Ever think to yourself you should start a blog because your life is literally one adventure after another and why not share it with the world, especially when you’re someone like me, constantly traveling, meeting new people, experiencing wild and crazy things that the typical adult female doesn’t normally experience? Someone like me that found myself scooped up and spotlighted in a globally infamous reality television series where anyone and everyone feels as though it is their God given right to judge me? Well here I am, bulls eye on my back and ready to let loose, still.
My personal Instagram already highlights this for the most part, but mixed in with the above, comes something I haven’t entirely figured out how I feel about with regards to expressing my true feelings. To make an incredibly long and drawn out train of thought hopefully shorter than I’ve already failed to express quickly, this blog will serve two purposes for me: 1) reiterate said highlights and 2) probably more importantly, here is where I will go into depth as to the full experience transpired around my life events. Whereas, with social media, I tend to react quickly and somewhat thoughtlessly while addressing those who tend to be more vocal than others as to how I choose to live my life. I’m sarcastic and quite a bit withdrawn from feeling as though I should explain myself to those who disagree with a post whether it’s controversial in their eyes or not. Fact of the matter is, I do what I prefer to do, when I prefer to do it. I’m one of those lucky ones that truly lives with no regrets. Wait, that’s not true, I regret that one time I did a 52 mile hike on the northern coast of California through, literally, rain, sleet, hail and mudslides, came across a perfectly intact, gorgeous whale vertebrate and chose to leave it behind. Usually I would pick something like this up and take it with me to appreciate as long as I can. I didn’t take this however. And not because of why most might consider not taking, ie: illegal in most states or simply leaving it behind for others to admire as it certainly was a site of beauty, but, after almost 4 years having gone by, still I kick myself for choosing as I did. No, I left behind because it was day 1 of 4, it was nearly 50lbs and to pick that item up to carry out with me along with my 45lb pitbull who hates water (did I mention this hike was along the northern California coastline where 20ft+ waves threatened to break right on our path?) and my 40lb overnight pack that cut into my shoulders ever so painfully, would have probably caused me to forfeit the entire hike/exploration/adventure entirely due to the constraints. I chose to be weak. Weak being physically and not mentally. I’m not typically weak.
Okay, tangent aside, here is where I will go into depth regarding the full why, how, where and what I did with each event, because I do think it is worth some explanation however, as defenselessly as possible, via a blog, and not in retort to comments of the proverbial “hater” on social media. As in, when it comes to my hunting posts, some people are put off? But why? No strike that, I don’t particularly care why people have an issue with what I do, I care about why they think what I do is any different than them choosing to do what they do. Why do some people get so bent out of shape over something someone does that they do not even fully understand or grasp? It is beyond me. But, I digress. Rather than just post a picture of a harvest/kill and write something snarky (or gasp, not snarky at all) here, I will try and explain why it is I do it and what I hope would help others to consider the good rather than focus on what they believe to be bad about the act(s).

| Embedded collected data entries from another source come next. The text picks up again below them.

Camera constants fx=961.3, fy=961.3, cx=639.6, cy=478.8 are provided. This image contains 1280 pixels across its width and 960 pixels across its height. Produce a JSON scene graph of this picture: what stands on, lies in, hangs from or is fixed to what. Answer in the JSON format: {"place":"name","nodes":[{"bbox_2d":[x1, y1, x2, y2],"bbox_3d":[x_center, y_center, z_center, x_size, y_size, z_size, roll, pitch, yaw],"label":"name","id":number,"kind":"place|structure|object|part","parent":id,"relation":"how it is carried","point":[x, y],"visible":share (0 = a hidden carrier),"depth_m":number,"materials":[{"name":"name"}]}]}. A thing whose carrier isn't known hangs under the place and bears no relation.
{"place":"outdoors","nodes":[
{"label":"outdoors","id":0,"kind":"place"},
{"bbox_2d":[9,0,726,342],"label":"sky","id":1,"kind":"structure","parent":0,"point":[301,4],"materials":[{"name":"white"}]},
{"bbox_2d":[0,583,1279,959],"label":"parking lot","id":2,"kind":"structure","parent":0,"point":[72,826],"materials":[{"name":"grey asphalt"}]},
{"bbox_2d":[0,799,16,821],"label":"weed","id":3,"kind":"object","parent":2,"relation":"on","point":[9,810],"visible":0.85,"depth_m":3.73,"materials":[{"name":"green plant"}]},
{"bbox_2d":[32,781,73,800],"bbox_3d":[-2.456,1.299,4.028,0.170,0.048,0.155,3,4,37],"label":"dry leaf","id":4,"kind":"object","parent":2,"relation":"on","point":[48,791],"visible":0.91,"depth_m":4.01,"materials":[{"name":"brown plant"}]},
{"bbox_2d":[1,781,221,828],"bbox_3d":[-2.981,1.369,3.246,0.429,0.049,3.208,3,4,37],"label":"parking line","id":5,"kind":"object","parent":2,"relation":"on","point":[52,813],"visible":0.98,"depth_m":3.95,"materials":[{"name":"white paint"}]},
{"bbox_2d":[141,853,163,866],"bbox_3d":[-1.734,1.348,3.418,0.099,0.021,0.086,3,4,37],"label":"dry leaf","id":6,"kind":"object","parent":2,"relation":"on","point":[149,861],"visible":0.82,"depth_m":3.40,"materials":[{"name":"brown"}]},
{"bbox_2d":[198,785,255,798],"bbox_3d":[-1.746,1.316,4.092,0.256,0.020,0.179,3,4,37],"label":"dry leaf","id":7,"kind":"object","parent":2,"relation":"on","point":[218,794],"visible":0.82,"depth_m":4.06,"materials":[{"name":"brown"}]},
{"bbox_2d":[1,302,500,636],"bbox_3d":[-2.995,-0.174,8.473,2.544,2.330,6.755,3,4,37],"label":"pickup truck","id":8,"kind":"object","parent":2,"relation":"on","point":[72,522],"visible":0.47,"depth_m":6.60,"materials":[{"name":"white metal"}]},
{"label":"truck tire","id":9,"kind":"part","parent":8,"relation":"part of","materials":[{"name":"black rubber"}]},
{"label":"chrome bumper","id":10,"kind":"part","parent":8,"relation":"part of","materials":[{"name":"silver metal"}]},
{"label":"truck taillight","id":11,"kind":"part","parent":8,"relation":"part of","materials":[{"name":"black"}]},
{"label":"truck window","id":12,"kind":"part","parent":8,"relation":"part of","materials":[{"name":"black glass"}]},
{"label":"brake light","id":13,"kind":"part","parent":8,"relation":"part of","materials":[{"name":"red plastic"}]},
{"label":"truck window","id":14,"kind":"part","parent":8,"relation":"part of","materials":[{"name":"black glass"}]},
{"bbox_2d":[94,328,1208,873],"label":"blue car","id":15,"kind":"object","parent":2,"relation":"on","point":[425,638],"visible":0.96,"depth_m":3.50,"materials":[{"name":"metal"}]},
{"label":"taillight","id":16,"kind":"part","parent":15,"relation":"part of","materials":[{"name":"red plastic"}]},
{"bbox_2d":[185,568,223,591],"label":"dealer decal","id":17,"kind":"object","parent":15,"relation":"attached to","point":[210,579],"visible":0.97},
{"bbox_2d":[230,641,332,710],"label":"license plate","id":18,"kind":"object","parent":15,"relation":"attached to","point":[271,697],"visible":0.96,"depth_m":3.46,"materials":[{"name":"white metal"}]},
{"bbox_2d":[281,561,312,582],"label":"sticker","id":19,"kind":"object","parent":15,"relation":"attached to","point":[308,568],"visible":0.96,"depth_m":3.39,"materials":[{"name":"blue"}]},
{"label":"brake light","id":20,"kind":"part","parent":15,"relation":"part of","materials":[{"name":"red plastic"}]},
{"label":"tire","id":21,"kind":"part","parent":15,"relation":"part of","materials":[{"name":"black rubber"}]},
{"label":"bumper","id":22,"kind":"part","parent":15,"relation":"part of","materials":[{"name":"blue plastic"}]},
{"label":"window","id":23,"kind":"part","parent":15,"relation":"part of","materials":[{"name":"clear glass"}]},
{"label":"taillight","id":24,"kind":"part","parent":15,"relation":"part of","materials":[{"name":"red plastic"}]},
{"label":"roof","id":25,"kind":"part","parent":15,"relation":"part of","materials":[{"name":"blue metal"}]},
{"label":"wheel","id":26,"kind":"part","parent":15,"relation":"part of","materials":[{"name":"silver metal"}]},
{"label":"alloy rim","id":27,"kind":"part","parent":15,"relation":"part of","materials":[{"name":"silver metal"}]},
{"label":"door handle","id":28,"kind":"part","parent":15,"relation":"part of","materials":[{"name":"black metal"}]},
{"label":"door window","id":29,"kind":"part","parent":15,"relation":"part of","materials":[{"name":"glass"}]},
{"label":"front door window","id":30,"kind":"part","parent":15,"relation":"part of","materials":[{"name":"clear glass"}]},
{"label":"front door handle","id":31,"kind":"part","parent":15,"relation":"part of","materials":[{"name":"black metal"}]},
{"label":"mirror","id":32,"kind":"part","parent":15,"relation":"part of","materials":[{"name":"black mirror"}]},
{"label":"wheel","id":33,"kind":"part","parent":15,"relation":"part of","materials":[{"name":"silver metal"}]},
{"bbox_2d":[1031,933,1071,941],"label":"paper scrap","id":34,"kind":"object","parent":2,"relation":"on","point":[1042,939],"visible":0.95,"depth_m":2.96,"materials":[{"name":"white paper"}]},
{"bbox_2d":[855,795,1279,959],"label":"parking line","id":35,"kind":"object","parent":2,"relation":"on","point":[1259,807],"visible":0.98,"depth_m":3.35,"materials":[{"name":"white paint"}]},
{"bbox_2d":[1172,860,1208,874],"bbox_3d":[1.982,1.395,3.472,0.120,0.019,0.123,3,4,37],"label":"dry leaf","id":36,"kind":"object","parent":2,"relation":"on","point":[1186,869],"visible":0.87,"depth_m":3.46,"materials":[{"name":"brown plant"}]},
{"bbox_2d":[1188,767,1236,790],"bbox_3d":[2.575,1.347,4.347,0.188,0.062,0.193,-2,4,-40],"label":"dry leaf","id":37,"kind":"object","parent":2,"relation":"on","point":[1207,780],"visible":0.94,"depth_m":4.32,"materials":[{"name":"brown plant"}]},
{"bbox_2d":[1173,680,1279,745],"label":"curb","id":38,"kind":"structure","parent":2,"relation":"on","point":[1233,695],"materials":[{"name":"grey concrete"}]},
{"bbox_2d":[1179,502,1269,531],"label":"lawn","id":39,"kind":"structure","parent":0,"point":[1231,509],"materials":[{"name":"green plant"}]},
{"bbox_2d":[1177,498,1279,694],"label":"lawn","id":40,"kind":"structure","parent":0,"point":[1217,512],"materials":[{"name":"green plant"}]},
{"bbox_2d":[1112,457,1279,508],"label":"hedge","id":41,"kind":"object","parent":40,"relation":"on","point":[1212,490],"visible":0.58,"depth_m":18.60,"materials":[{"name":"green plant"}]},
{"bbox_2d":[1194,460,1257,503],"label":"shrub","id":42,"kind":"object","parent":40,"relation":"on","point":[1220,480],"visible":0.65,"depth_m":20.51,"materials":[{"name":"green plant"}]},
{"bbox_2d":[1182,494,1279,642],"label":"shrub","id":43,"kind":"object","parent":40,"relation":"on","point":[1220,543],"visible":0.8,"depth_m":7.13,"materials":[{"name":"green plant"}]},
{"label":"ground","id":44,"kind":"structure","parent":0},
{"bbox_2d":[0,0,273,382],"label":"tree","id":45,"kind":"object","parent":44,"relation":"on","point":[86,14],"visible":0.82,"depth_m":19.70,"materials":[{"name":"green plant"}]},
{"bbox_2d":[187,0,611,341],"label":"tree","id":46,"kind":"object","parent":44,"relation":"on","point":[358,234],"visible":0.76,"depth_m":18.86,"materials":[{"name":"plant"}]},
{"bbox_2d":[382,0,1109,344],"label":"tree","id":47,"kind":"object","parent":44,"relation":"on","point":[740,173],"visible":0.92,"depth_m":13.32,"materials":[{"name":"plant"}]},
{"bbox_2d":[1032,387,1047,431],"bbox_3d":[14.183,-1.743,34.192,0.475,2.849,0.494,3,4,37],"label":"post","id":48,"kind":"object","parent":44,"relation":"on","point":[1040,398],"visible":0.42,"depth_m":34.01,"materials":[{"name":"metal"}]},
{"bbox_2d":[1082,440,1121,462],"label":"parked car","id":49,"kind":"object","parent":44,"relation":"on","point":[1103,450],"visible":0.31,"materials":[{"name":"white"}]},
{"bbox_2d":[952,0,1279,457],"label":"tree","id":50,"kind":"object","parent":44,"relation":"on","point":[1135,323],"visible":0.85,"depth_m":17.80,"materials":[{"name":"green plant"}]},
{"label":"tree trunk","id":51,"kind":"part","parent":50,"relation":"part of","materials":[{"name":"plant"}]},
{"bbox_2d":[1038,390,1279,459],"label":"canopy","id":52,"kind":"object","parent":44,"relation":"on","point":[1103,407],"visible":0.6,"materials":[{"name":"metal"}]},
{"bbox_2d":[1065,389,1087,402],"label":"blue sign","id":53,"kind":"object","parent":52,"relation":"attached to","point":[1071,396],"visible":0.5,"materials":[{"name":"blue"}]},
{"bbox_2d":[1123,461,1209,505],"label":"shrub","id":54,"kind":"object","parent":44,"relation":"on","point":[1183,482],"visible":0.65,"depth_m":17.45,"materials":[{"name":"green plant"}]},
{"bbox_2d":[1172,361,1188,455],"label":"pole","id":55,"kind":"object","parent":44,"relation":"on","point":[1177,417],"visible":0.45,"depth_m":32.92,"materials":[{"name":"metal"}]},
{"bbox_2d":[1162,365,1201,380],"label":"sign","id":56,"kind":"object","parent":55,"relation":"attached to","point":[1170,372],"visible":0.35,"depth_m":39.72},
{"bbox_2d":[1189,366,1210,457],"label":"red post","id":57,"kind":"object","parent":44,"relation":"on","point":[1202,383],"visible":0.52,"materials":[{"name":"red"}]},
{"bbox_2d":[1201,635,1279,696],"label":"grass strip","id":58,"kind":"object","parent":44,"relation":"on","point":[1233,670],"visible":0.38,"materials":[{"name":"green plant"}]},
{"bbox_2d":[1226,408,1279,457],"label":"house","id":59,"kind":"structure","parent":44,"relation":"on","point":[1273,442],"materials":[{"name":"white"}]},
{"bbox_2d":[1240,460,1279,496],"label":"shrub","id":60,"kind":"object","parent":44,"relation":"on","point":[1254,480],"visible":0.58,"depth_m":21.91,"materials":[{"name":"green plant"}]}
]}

I’ll end on this note, I don’t have only 2 focuses in mind with this blog. Truth is. I haven’t a clue what my focus is, just that I hope to help enlighten those who may not quite understand and instead of react negatively, read full on excerpts/disclosures of mine with the mindset that we are all unique. We are all different. We all have likes and dislikes and opinions. And it’s perfectly okay. I wrote on one of my Instagram posts the other day, “have the courage to be disliked”. I don’t think that I can write that enough. It isn’t up to me to make others happy. It is up to myself to live a life I am happy with, a life that I can look back and think, “Man, I slayed it!”